= The Lockers =

1970s dance group

The Lockers (originally named The Campbell Lockers) was a dance group formed by Toni Basil and Don "Campbellock" Campbell in 1971. Active throughout the 1970s, they were pioneers of street dance. Campbell is the founder of the locking dance style, and originally, locking was called The Campbellock—a style that was based on the dance and song that Campbell created. Basil met Campbell at a club in 1971 and together they formed The Lockers as a dance group. Basil, who became Campbell's girlfriend, also served as The Lockers' manager, and was responsible for staging the act. All the dancers contributed steps and choreography with their unique and individual styles. By 1975 they were "dancing their way to stardom" on their own. Individual members' contributions (as soloist performers) to the dance style and group image coupled with their unique presentation in staging and concept broke down many barriers. It has been said on the reality dance competition So You Think You Can Dance that "The Lockers' emergence on the dance scene changed the face of dance not only for street dancers but for dance in general and has made street dance a true American art form."

==Performances==
Some of the Lockers' television appearances included Saturday Night Live, Soul Train, Carol Burnett, The Tonight Show Starring Johnny Carson, the ABC sitcom What's Happening!! and The Midnight Special (Ohio Players performance). They performed live on stage at Radio City Music Hall, Carnegie Hall, Disneyland, The MGM Grand Las Vegas, Harrah's Reno, and Harrah's Lake Tahoe. The group was animated for their appearance in the 1982 film Hey Good Lookin' directed by Ralph Bakshi. They appeared in commercials for Schlitz Malt Liquor and Billy Preston's "Nothing From Nothing".

==Members==
===1973–1976 lineup===
- Don "Campbellock" Campbell (1951–2020), founding member
- Toni Basil (born 1943), founding member
- Fred Berry (1951–2003), founding member
- Greg "Campbellock Jr" Pope (1952–2010)
- Adolfo "Shabba Doo" Quiñones (1955–2020), founding member
- Bill "Slim the Robot" Williams (born 1952), founding member
- Leo "Fluky Luke" Williamson, founding member

In 1976, Berry and Basil left the group amicably.

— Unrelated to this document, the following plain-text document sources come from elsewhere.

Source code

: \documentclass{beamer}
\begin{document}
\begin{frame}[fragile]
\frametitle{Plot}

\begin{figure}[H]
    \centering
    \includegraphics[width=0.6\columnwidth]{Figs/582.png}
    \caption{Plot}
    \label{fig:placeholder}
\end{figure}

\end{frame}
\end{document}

The group also featured actor Mykelti Williamson (born 1957) as an alternate member.

==Post-Lockers==
After The Lockers disbanded, group members continued to find success individually. Both Don Campbell and Toni Basil have received the "Living Legend of Hip Hop" award from Hip Hop International.

Basil, who already had a successful career as a choreographer and actress prior to the Lockers, would go on to achieve pop music success with the Grammy-nominated single "Mickey."

Adolfo Quiñones starred as Ozone in the street dance films Breakin' and Breakin' 2: Electric Boogaloo. He also choreographed Madonna's "Who's That Girl" tour. His awards include the "Lifetime Achievement Award" for outstanding contributions to hip-hop from "The Carnival: Choreographer's Ball" and the Drama Critic's Circle Award for Best Choreography for the musical Standup Tragedy.

Fred Berry would later find greater fame in the role of Rerun on the ABC sitcom What's Happening!! One episode featured a performance by The Lockers (except for Basil). Berry also makes a cameo appearance in Basil's "Shoppin' from A to Z" video.

As of December 2011 Leo "Fluky Luke" Williamson was attending classes with Ultimate Medical Academy, Tampa, Florida.